NEPA also triggers the NHPA by requiring agencies to consider the effects of a proposed project on sites listed or eligible for listing in the NRHP or that may otherwise "cause loss or destruction of significant scientific, cultural, or historical resources." 40 C.F.R. § 1508.27(b)(8). A cultural landscape is a landscape resulting from cultural practices over historical and prehistoric times, is eligible for listing in the NRHP and it may be eligible for listing in the NRHP. National Register Bulletin 38 clarified that NHPA's reach extends to "traditional cultural properties," identifying a traditional cultural property as "one that is eligible for inclusion in the National Register because of its association with cultural practices or beliefs of a living community that (a) are rooted in the community's history, and (b) are important in maintaining the continuing cultural identity of the community."7 The Yankton Sioux Tribe does not believe that the SEIS accounts for "cultural landscapes" that are important to Indian tribes and does not believe that it has been consulted.

The Native American Graves Protection and Repatriation Act

The policy of the United States is to protect and preserve the Native American right to exercise traditional religious beliefs, including access to religious or cultural sites, use and possession of sacred objects, and worship through ceremonials and traditional rites. 42 U.S.C. § 1996. The Native American Graves Protection and Repatriation Act ("NAGPRA") was enacted to safeguard "the rights of Native Americans by protecting tribal burial sites and rights to items of cultural significance to Native Americans." Pueblo of San Ildefonso v. Ridlon, 103 F.3d 936, 938 (10th Cir. 1996). "Cultural items protected under NAGPRA include Native American human remains, funerary objects, sacred objects, and objects of cultural patrimony." Id. (citing 25 U.S.C. § 3001(3)). NAGPRA is intended to rectify a history of injustice whereby Native American graves were looted, sacred objects were appropriated, and the bodies of Native Americans were desecrated.
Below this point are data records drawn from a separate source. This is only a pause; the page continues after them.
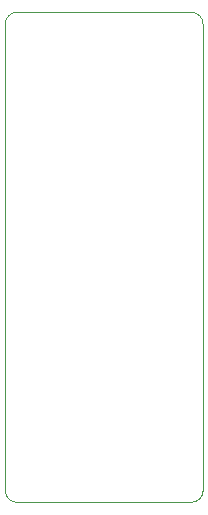
<source format=gbr>
%TF.GenerationSoftware,KiCad,Pcbnew,8.0.3*%
%TF.CreationDate,2024-08-17T22:20:40+01:00*%
%TF.ProjectId,TSSOP_Board,5453534f-505f-4426-9f61-72642e6b6963,rev?*%
%TF.SameCoordinates,Original*%
%TF.FileFunction,Profile,NP*%
%FSLAX46Y46*%
G04 Gerber Fmt 4.6, Leading zero omitted, Abs format (unit mm)*
G04 Created by KiCad (PCBNEW 8.0.3) date 2024-08-17 22:20:40*
%MOMM*%
%LPD*%
G01*
G04 APERTURE LIST*
%TA.AperFunction,Profile*%
%ADD10C,0.050000*%
%TD*%
G04 APERTURE END LIST*
D10*
X126500000Y-86000000D02*
G75*
G02*
X125500000Y-87000000I-1000000J0D01*
G01*
X109750000Y-86000000D02*
X109750000Y-46500000D01*
X110750000Y-45500000D02*
X125500000Y-45500000D01*
X125500000Y-45500000D02*
G75*
G02*
X126500000Y-46500000I0J-1000000D01*
G01*
X109750000Y-46500000D02*
G75*
G02*
X110750000Y-45500000I1000000J0D01*
G01*
X110750000Y-87000000D02*
G75*
G02*
X109750000Y-86000000I0J1000000D01*
G01*
X125500000Y-87000000D02*
X110750000Y-87000000D01*
X126500000Y-46500000D02*
X126500000Y-86000000D01*
M02*

</source>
The Yankton Sioux Tribe believes that inadequate tribal consultations have resulted in a SEIS that does not comply with the NAGPRA. Accordingly, the Yankton Sioux Tribe requests that the federal agencies fulfill its consultation duties with tribes on each tribe's reservation.

Endangered Species Act

The Yankton Sioux Tribe also believes that the SEIS did not adequately consider species under the Endangered Species Act. In 2008, four federally-endangered animals were listed in Charles Mix County. These included the whooping crane, the least tern, the piping plover, and the pallid sturgeon. Whooping cranes migrate through South Dakota on their way to northern breeding grounds and southern wintering areas, playing an important role in the Yanktontribal culture. The least tern and piping plovers are known to nest along the Missouri River, typically breeding in South Dakota between May and August. The pallid sturgeon is an endangered species of ray-finned fish, endemic to the waters of the Missouri and lower Mississippi River basins of the United States. In addition, the Tribe is concerned about the burying beetle, which is listed as an endangered species in the State of Nebraska, less than a mile south of the Yankton Sioux Indian Reservation. Burying beetles play an important role in agriculture and the Tribe wants to ensure that they continue to play this role. Finally, the Tribe wishes to protect the red fox, the prairie dogs, certain bat species, and the black-footed ferret. The Tribe demands that it be properly consulted on these matters. See General Council Resolution No. 2013-13.